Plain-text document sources
★ ★ ★ ★

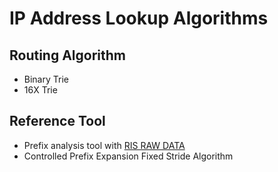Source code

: # IP Address Lookup Algorithms

## Routing Algorithm
* Binary Trie 
* 16X Trie

## Reference Tool
* Prefix analysis tool with [RIS RAW DATA](https://www.ripe.net/analyse/internet-measurements/routing-information-service-ris/ris-raw-data)
* Controlled Prefix Expansion Fixed Stride Algorithm
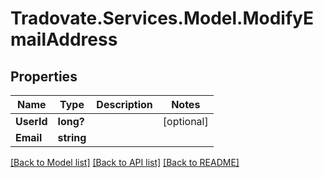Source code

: # Tradovate.Services.Model.ModifyEmailAddress
## Properties

Name | Type | Description | Notes
------------ | ------------- | ------------- | -------------
**UserId** | **long?** |  | [optional] 
**Email** | **string** |  | 

[[Back to Model list]](../README.md#documentation-for-models) [[Back to API list]](../README.md#documentation-for-api-endpoints) [[Back to README]](../README.md)

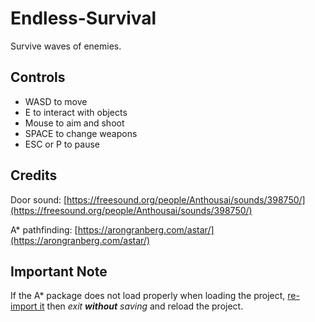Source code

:# Endless-Survival
Survive waves of enemies.

## Controls
* WASD to move
* E to interact with objects
* Mouse to aim and shoot
* SPACE to change weapons
* ESC or P to pause

## Credits
Door sound: [https://freesound.org/people/Anthousai/sounds/398750/](https://freesound.org/people/Anthousai/sounds/398750/)

A* pathfinding: [https://arongranberg.com/astar/](https://arongranberg.com/astar/)

## Important Note
If the A* package does not load properly when loading the project,
[re-import it](https://arongranberg.com/astar/download)
then *exit **without** saving* and reload the project.
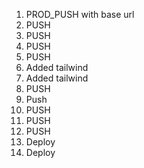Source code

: 1. PROD_PUSH with base url
2. PUSH
3. PUSH
4. PUSH
5. PUSH
6. Added tailwind
7. Added tailwind
8. PUSH
9. Push
10. PUSH
11. PUSH
12. PUSH
13. Deploy
14. Deploy
    
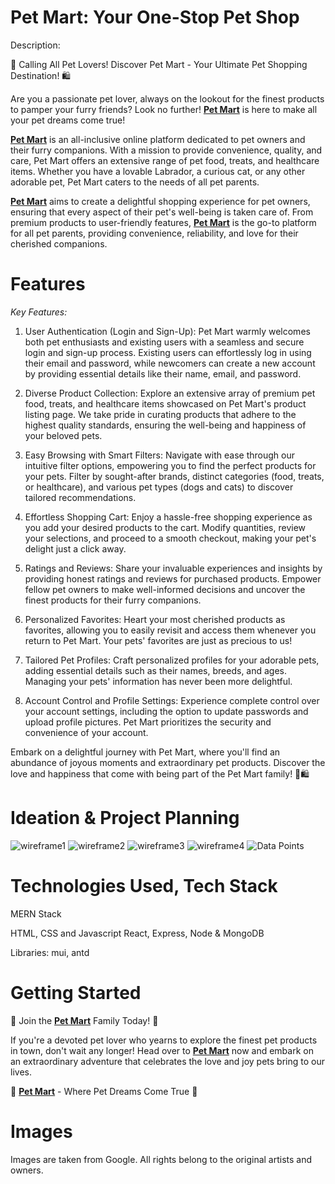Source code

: # Pet Mart: Your One-Stop Pet Shop

Description:

🐾 Calling All Pet Lovers! Discover Pet Mart - Your Ultimate Pet Shopping Destination! 🛍️

Are you a passionate pet lover, always on the lookout for the finest products to pamper your furry friends? Look no further! [**Pet Mart**](https://petmart-tnfk.onrender.com/) is here to make all your pet dreams come true!

[**Pet Mart**](https://petmart-tnfk.onrender.com/) is an all-inclusive online platform dedicated to pet owners and their furry companions. With a mission to provide convenience, quality, and care, Pet Mart offers an extensive range of pet food, treats, and healthcare items. Whether you have a lovable Labrador, a curious cat, or any other adorable pet, Pet Mart caters to the needs of all pet parents.

[**Pet Mart**](https://petmart-tnfk.onrender.com/) aims to create a delightful shopping experience for pet owners, ensuring that every aspect of their pet's well-being is taken care of. From premium products to user-friendly features, [**Pet Mart**](https://petmart-tnfk.onrender.com/) is the go-to platform for all pet parents, providing convenience, reliability, and love for their cherished companions.

# Features

_Key Features:_

1. User Authentication (Login and Sign-Up): Pet Mart warmly welcomes both pet enthusiasts and existing users with a seamless and secure login and sign-up process. Existing users can effortlessly log in using their email and password, while newcomers can create a new account by providing essential details like their name, email, and password.

2. Diverse Product Collection: Explore an extensive array of premium pet food, treats, and healthcare items showcased on Pet Mart's product listing page. We take pride in curating products that adhere to the highest quality standards, ensuring the well-being and happiness of your beloved pets.

3. Easy Browsing with Smart Filters: Navigate with ease through our intuitive filter options, empowering you to find the perfect products for your pets. Filter by sought-after brands, distinct categories (food, treats, or healthcare), and various pet types (dogs and cats) to discover tailored recommendations.

4. Effortless Shopping Cart: Enjoy a hassle-free shopping experience as you add your desired products to the cart. Modify quantities, review your selections, and proceed to a smooth checkout, making your pet's delight just a click away.

5. Ratings and Reviews: Share your invaluable experiences and insights by providing honest ratings and reviews for purchased products. Empower fellow pet owners to make well-informed decisions and uncover the finest products for their furry companions.

6. Personalized Favorites: Heart your most cherished products as favorites, allowing you to easily revisit and access them whenever you return to Pet Mart. Your pets' favorites are just as precious to us!

7. Tailored Pet Profiles: Craft personalized profiles for your adorable pets, adding essential details such as their names, breeds, and ages. Managing your pets' information has never been more delightful.

8. Account Control and Profile Settings: Experience complete control over your account settings, including the option to update passwords and upload profile pictures. Pet Mart prioritizes the security and convenience of your account.

Embark on a delightful journey with Pet Mart, where you'll find an abundance of joyous moments and extraordinary pet products. Discover the love and happiness that come with being part of the Pet Mart family! 🐾🛍️

# Ideation & Project Planning

![wireframe1](./Images/Wireframe1.jpeg)
![wireframe2](./Images/Wireframe2.jpeg)
![wireframe3](./Images/Wireframe3.jpeg)
![wireframe4](./Images/Wireframe4.jpeg)
![Data Points](./Images/Datapoints.png)

# Technologies Used, Tech Stack

MERN Stack

HTML, CSS and Javascript
React, Express, Node & MongoDB

Libraries: mui, antd

# Getting Started

🎉 Join the [**Pet Mart**](https://petmart-tnfk.onrender.com/) Family Today! 🎉

If you're a devoted pet lover who yearns to explore the finest pet products in town, don't wait any longer! Head over to [**Pet Mart**](https://petmart-tnfk.onrender.com/) now and embark on an extraordinary adventure that celebrates the love and joy pets bring to our lives.

🐾 [**Pet Mart**](https://petmart-tnfk.onrender.com/) - Where Pet Dreams Come True 🐾

# Images

Images are taken from Google. All rights belong to the original artists and owners.
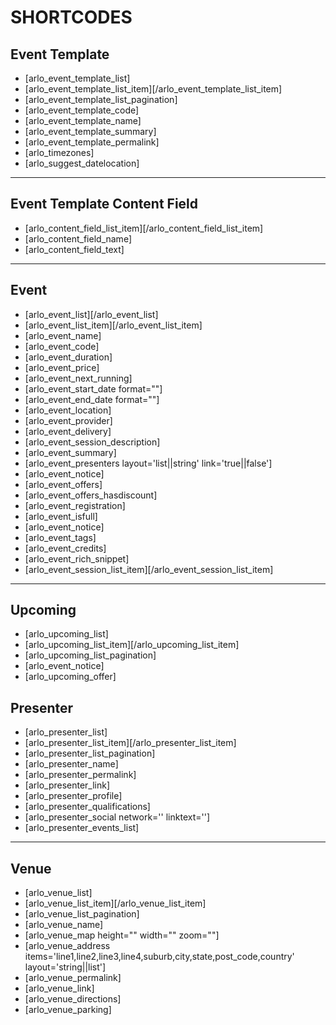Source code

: # SHORTCODES

## Event Template

* [arlo_event_template_list]
* [arlo_event_template_list_item][/arlo_event_template_list_item]
* [arlo_event_template_list_pagination]
* [arlo_event_template_code]
* [arlo_event_template_name]
* [arlo_event_template_summary]
* [arlo_event_template_permalink]
* [arlo_timezones]
* [arlo_suggest_datelocation]
---

## Event Template Content Field

* [arlo_content_field_list_item][/arlo_content_field_list_item]
* [arlo_content_field_name]
* [arlo_content_field_text]
---

## Event

* [arlo_event_list][/arlo_event_list]
* [arlo_event_list_item][/arlo_event_list_item]
* [arlo_event_name]
* [arlo_event_code]
* [arlo_event_duration]
* [arlo_event_price]
* [arlo_event_next_running]
* [arlo_event_start_date format=""]
* [arlo_event_end_date format=""]
* [arlo_event_location]
* [arlo_event_provider]
* [arlo_event_delivery]
* [arlo_event_session_description]
* [arlo_event_summary]
* [arlo_event_presenters layout='list||string' link='true||false']
* [arlo_event_notice]
* [arlo_event_offers]
* [arlo_event_offers_hasdiscount]
* [arlo_event_registration]
* [arlo_event_isfull]
* [arlo_event_notice]
* [arlo_event_tags]
* [arlo_event_credits]
* [arlo_event_rich_snippet]
* [arlo_event_session_list_item][/arlo_event_session_list_item]
---

## Upcoming

* [arlo_upcoming_list]
* [arlo_upcoming_list_item][/arlo_upcoming_list_item]
* [arlo_upcoming_list_pagination]
* [arlo_event_notice]
* [arlo_upcoming_offer]

## Presenter

* [arlo_presenter_list]
* [arlo_presenter_list_item][/arlo_presenter_list_item]
* [arlo_presenter_list_pagination]
* [arlo_presenter_name]
* [arlo_presenter_permalink]
* [arlo_presenter_link]
* [arlo_presenter_profile]
* [arlo_presenter_qualifications]
* [arlo_presenter_social network='' linktext='']
* [arlo_presenter_events_list]
---

## Venue

* [arlo_venue_list]
* [arlo_venue_list_item][/arlo_venue_list_item]
* [arlo_venue_list_pagination]
* [arlo_venue_name]
* [arlo_venue_map height="" width="" zoom=""]
* [arlo_venue_address items='line1,line2,line3,line4,suburb,city,state,post_code,country' layout='string||list']
* [arlo_venue_permalink]
* [arlo_venue_link]
* [arlo_venue_directions]
* [arlo_venue_parking]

★ ★ ★ ★

**What to produce**
Please repeat, word for word, the lines of the listing between the line containing "Libraries: mui, antd" and the line containing "Family Today! 🎉", both included.

**Answer for the task**
Libraries: mui, antd

# Getting Started

🎉 Join the [**Pet Mart**](https://petmart-tnfk.onrender.com/) Family Today! 🎉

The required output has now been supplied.